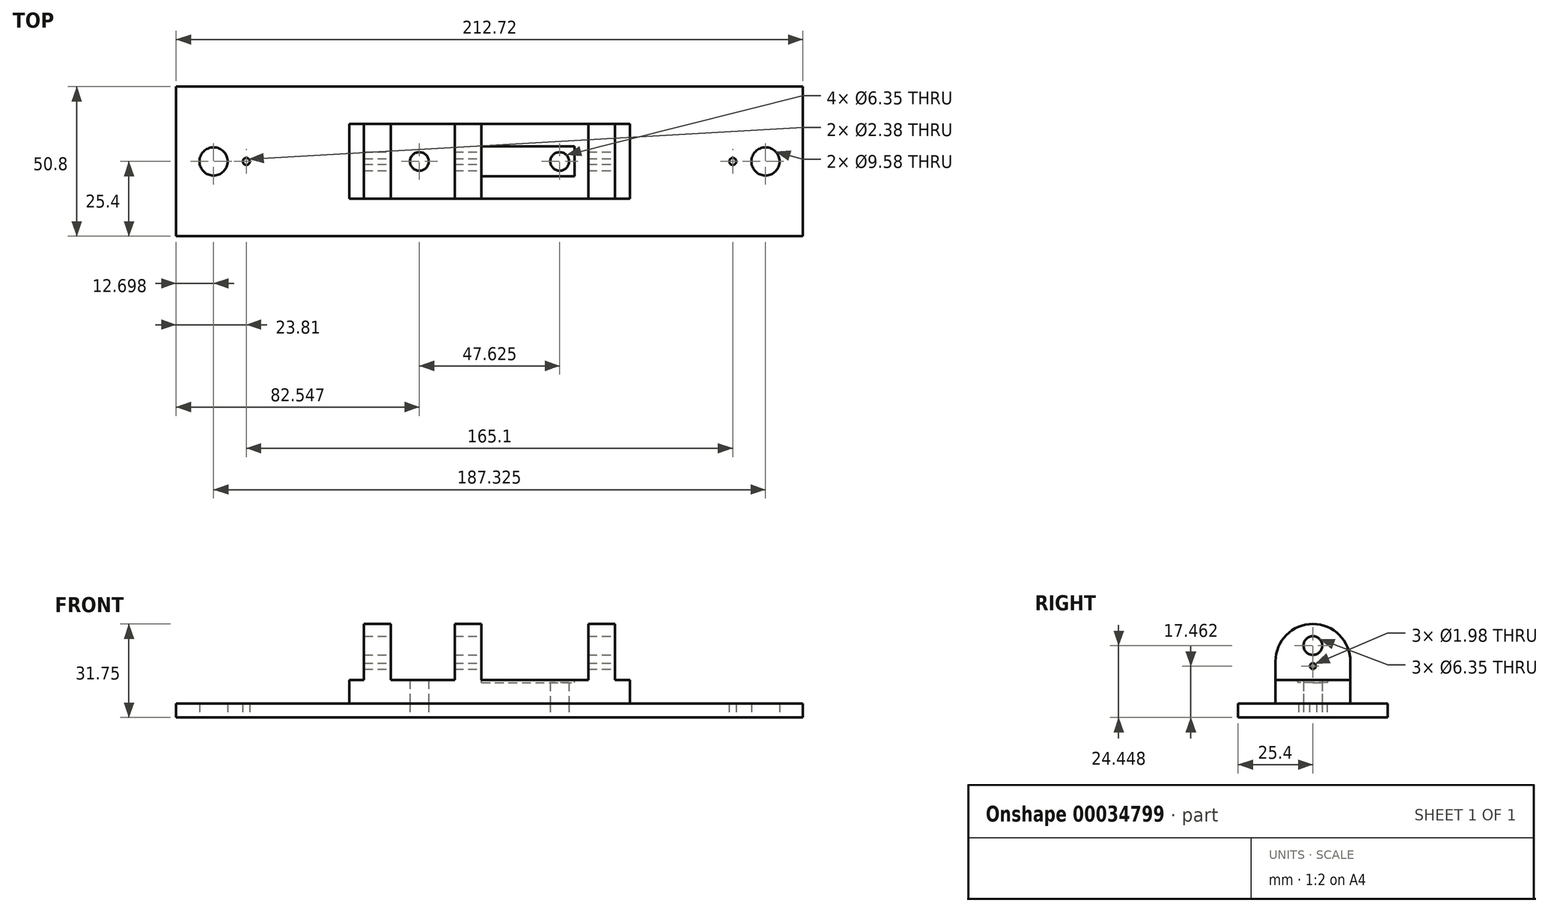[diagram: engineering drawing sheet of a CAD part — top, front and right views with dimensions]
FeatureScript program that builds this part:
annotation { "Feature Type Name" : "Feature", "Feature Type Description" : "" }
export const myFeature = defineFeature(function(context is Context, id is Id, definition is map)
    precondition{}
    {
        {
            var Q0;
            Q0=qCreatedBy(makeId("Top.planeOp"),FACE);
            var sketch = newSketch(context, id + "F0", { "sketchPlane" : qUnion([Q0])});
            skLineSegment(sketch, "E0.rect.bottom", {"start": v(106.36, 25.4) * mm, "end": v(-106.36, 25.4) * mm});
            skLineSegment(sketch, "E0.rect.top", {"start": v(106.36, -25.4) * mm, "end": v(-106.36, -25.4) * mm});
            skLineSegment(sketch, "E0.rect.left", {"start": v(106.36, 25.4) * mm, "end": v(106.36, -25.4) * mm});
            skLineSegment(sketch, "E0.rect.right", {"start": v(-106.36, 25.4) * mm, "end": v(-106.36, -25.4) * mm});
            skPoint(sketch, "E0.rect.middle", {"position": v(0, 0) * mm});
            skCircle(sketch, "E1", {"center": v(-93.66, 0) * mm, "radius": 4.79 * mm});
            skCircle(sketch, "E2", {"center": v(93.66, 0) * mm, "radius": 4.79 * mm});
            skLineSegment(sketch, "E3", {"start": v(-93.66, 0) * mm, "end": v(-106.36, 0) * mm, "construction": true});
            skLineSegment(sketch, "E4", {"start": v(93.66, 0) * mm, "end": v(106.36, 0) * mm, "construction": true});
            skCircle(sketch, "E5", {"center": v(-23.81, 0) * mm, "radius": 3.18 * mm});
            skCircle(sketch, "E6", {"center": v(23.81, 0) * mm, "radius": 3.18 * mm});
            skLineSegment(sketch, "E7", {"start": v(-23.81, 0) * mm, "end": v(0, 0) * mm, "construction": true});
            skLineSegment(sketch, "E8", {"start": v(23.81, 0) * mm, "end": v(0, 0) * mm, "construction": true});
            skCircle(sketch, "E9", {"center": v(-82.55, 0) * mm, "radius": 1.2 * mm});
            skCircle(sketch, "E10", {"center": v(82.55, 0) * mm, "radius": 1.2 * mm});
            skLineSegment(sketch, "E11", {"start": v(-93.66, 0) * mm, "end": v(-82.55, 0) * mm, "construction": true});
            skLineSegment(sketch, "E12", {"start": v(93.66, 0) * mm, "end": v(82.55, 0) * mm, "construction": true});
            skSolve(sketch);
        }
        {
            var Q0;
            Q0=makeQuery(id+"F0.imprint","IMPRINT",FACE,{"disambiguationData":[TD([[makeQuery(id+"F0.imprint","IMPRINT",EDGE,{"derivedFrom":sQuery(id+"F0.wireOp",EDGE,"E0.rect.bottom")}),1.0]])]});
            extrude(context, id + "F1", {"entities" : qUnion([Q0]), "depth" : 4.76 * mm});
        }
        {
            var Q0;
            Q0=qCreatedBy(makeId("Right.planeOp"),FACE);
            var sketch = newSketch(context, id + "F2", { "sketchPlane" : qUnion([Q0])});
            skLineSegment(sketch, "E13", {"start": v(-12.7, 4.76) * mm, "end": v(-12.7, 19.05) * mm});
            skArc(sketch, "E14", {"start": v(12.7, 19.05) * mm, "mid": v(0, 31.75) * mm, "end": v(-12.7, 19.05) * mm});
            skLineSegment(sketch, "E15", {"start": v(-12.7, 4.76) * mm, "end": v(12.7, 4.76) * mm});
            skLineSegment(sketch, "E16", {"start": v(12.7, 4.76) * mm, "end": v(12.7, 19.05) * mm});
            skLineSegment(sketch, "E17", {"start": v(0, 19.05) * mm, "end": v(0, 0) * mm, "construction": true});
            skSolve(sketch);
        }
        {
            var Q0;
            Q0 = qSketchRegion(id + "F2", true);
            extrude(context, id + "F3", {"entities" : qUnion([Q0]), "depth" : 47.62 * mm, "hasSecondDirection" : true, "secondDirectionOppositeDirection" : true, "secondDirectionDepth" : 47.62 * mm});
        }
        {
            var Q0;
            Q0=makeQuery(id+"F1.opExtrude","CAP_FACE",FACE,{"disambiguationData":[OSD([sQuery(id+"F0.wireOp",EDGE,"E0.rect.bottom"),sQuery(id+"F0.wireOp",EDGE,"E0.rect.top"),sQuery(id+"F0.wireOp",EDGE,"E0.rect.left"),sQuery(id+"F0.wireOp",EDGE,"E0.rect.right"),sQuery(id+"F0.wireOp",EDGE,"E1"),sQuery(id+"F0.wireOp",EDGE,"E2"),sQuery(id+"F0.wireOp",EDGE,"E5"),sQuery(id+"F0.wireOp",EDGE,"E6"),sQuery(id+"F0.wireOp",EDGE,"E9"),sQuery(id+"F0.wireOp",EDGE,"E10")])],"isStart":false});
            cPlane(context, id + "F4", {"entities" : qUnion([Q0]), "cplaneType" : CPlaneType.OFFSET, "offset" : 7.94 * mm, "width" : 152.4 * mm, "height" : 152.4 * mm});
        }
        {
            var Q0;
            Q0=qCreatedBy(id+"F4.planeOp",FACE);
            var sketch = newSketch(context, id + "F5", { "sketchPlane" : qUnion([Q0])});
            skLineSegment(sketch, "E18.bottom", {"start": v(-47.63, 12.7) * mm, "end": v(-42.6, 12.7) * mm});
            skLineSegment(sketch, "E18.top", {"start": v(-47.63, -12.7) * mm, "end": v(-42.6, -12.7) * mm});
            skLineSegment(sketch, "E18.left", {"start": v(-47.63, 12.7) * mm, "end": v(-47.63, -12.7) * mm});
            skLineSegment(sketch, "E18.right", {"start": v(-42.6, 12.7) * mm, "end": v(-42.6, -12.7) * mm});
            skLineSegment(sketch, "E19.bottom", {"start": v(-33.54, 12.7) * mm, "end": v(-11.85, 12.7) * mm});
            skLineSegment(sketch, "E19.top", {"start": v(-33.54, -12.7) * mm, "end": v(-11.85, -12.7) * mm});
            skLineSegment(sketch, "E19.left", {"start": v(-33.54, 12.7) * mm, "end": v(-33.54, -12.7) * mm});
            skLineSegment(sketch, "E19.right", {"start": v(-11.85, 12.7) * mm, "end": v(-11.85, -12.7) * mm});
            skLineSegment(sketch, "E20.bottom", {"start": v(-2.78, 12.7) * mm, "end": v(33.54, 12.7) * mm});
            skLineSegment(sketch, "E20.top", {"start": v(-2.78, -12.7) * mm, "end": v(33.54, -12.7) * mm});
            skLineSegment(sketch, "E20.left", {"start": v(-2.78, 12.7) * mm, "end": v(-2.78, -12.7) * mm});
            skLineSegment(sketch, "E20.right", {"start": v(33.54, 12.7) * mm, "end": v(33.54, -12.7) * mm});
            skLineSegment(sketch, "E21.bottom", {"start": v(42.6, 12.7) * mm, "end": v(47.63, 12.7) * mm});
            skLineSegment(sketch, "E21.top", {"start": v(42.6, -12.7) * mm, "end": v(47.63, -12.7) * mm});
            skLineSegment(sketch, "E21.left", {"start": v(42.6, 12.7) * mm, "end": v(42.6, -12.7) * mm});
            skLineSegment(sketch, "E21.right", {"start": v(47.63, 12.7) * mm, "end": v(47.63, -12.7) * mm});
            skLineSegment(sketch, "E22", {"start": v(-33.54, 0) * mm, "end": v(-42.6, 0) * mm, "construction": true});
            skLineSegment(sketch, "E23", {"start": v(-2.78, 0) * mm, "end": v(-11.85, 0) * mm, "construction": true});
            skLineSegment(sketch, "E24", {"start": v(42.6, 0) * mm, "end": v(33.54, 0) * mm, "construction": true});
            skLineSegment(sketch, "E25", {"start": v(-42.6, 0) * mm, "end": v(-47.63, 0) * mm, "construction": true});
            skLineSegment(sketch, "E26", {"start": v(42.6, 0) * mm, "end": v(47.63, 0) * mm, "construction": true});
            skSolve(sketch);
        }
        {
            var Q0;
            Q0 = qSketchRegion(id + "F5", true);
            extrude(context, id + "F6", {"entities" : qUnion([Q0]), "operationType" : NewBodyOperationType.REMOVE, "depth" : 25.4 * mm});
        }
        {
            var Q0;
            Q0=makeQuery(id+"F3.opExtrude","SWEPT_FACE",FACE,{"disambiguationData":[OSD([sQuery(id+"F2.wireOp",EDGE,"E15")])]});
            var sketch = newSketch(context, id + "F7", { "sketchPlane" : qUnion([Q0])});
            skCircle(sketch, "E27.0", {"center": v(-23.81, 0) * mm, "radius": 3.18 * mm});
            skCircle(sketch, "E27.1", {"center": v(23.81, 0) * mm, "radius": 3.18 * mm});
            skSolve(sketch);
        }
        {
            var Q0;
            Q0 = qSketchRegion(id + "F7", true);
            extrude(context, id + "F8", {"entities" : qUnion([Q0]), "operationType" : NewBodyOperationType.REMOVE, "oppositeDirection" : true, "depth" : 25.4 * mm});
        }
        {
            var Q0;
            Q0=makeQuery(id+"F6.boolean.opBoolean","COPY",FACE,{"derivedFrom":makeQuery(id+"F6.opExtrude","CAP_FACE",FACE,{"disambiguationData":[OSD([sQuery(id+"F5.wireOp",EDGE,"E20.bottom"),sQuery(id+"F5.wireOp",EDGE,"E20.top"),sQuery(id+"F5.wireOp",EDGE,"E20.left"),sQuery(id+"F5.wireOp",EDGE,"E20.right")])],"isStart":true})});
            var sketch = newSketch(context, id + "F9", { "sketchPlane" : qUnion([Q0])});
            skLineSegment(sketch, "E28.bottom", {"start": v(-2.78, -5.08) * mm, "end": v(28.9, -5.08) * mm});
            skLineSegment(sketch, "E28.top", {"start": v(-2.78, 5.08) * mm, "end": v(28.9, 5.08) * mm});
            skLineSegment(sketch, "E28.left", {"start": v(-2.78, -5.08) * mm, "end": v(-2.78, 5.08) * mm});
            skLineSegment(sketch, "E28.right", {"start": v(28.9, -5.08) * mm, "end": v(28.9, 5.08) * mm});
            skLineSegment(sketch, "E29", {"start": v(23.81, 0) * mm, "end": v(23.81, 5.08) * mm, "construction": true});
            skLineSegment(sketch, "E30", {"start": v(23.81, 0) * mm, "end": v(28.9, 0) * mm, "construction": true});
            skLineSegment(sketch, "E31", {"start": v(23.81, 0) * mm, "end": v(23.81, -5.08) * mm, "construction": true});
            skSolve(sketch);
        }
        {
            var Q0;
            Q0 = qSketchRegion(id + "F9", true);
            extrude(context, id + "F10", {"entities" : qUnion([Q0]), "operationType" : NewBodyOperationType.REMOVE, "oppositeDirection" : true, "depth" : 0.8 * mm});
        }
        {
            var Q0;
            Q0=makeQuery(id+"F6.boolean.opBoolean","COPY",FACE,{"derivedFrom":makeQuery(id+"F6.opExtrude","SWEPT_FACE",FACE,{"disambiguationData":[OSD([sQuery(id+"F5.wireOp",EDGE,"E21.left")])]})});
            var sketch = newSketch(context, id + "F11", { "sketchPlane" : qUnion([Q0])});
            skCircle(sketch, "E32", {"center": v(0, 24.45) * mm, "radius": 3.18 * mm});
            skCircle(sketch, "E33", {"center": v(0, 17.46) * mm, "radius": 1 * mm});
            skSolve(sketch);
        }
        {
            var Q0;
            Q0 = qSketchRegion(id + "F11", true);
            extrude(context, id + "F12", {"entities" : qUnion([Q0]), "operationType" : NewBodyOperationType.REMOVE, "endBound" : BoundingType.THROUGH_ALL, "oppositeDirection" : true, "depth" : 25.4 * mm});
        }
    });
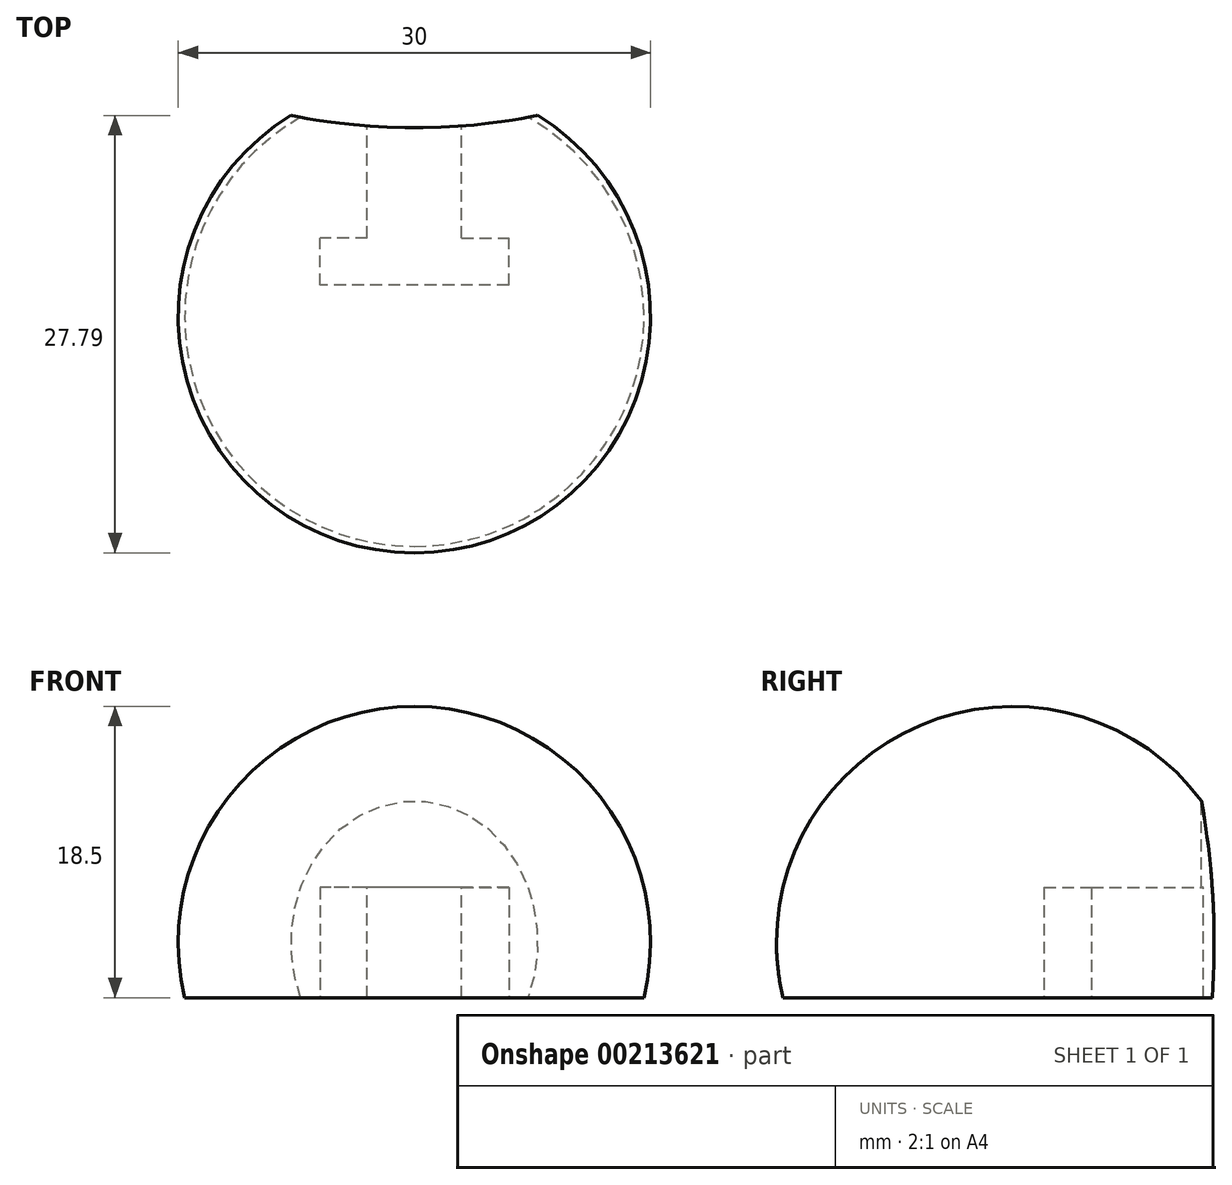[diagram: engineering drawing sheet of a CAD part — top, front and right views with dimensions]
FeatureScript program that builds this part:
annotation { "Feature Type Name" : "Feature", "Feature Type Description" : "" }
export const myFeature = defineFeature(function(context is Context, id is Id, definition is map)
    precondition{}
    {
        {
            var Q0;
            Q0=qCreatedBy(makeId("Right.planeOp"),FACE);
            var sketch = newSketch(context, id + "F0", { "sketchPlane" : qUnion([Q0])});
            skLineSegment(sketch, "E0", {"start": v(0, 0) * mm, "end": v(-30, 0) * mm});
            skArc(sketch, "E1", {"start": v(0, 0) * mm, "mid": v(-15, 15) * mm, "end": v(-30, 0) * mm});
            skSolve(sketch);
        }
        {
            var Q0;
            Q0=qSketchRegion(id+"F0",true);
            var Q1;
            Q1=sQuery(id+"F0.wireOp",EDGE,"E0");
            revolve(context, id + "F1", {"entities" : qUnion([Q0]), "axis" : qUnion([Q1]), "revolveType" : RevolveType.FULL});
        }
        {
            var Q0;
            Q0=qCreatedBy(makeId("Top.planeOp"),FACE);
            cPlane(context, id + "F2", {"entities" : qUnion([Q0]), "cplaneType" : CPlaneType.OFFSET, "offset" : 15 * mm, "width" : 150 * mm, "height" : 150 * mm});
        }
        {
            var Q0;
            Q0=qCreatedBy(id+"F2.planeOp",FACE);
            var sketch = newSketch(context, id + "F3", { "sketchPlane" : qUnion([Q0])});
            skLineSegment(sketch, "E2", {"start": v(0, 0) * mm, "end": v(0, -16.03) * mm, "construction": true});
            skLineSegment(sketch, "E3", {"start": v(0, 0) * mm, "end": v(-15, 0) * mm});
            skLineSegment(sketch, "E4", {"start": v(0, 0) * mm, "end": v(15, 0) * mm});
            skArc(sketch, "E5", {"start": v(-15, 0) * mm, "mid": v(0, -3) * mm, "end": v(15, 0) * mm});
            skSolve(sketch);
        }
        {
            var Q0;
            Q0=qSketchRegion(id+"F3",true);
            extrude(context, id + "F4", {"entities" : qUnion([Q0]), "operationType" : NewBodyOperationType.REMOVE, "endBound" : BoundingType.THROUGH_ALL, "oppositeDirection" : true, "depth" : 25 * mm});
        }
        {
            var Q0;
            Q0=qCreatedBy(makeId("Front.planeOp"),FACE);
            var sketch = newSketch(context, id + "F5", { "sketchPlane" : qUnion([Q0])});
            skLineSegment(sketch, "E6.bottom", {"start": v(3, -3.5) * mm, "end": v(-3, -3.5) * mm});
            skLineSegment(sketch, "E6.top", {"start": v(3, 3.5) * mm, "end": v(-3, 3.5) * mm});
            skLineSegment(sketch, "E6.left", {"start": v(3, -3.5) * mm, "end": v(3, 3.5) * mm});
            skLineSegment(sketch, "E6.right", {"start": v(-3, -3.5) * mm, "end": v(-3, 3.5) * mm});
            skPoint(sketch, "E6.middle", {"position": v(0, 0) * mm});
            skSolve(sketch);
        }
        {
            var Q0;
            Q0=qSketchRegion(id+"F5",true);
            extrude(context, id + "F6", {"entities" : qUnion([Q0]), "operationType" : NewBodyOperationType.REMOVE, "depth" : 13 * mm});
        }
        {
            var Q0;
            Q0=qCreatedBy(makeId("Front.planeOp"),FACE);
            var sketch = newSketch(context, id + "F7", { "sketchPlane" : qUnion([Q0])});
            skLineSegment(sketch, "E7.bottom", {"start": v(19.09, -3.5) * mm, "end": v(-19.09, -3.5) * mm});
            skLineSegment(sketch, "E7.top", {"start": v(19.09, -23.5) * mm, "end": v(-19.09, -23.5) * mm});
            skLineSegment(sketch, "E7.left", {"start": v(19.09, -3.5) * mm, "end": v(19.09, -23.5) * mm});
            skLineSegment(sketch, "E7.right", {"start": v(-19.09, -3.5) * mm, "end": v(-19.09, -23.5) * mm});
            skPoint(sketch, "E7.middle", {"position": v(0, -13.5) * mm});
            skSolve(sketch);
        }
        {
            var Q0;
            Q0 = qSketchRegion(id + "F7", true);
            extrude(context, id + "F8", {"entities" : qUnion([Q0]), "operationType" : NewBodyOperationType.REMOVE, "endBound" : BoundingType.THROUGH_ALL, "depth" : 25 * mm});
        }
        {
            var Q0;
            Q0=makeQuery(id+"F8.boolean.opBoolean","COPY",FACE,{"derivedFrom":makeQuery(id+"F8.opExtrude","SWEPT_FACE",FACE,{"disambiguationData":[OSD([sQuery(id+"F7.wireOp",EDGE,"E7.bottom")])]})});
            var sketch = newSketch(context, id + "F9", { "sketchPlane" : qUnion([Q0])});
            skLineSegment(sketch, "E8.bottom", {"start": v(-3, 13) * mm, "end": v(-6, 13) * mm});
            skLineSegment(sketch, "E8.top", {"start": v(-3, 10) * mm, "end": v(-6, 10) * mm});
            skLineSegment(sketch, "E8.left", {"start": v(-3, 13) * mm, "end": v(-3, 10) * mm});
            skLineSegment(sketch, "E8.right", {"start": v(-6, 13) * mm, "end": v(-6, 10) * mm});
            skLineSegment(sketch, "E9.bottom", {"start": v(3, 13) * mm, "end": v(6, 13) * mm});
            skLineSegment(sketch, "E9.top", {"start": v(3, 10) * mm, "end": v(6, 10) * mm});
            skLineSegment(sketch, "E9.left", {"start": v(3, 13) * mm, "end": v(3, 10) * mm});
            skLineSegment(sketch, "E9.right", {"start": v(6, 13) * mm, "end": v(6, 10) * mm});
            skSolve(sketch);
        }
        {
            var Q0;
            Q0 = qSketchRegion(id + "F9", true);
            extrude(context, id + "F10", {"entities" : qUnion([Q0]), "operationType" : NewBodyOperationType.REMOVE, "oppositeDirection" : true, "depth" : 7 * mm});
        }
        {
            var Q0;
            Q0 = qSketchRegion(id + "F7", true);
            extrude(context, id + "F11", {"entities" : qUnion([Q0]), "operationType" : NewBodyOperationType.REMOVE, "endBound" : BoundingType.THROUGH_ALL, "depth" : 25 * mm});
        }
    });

» Exercise
Rewrite the items from the start of the records up to and including the line with "v(-106.36, 0) *", replacing "Top.planeOp" with "Front.planeOp" and leaving everything else unchanged. Omit the pictures from your answer.

» Response to the task
[diagram: engineering drawing sheet of a CAD part — top, front and right views with dimensions]
FeatureScript program that builds this part:
annotation { "Feature Type Name" : "Feature", "Feature Type Description" : "" }
export const myFeature = defineFeature(function(context is Context, id is Id, definition is map)
    precondition{}
    {
        {
            var Q0;
            Q0=qCreatedBy(makeId("Front.planeOp"),FACE);
            var sketch = newSketch(context, id + "F0", { "sketchPlane" : qUnion([Q0])});
            skLineSegment(sketch, "E0.rect.bottom", {"start": v(106.36, 25.4) * mm, "end": v(-106.36, 25.4) * mm});
            skLineSegment(sketch, "E0.rect.top", {"start": v(106.36, -25.4) * mm, "end": v(-106.36, -25.4) * mm});
            skLineSegment(sketch, "E0.rect.left", {"start": v(106.36, 25.4) * mm, "end": v(106.36, -25.4) * mm});
            skLineSegment(sketch, "E0.rect.right", {"start": v(-106.36, 25.4) * mm, "end": v(-106.36, -25.4) * mm});
            skPoint(sketch, "E0.rect.middle", {"position": v(0, 0) * mm});
            skCircle(sketch, "E1", {"center": v(-93.66, 0) * mm, "radius": 4.79 * mm});
            skCircle(sketch, "E2", {"center": v(93.66, 0) * mm, "radius": 4.79 * mm});
            skLineSegment(sketch, "E3", {"start": v(-93.66, 0) * mm, "end": v(-106.36, 0) * mm, "construction": true});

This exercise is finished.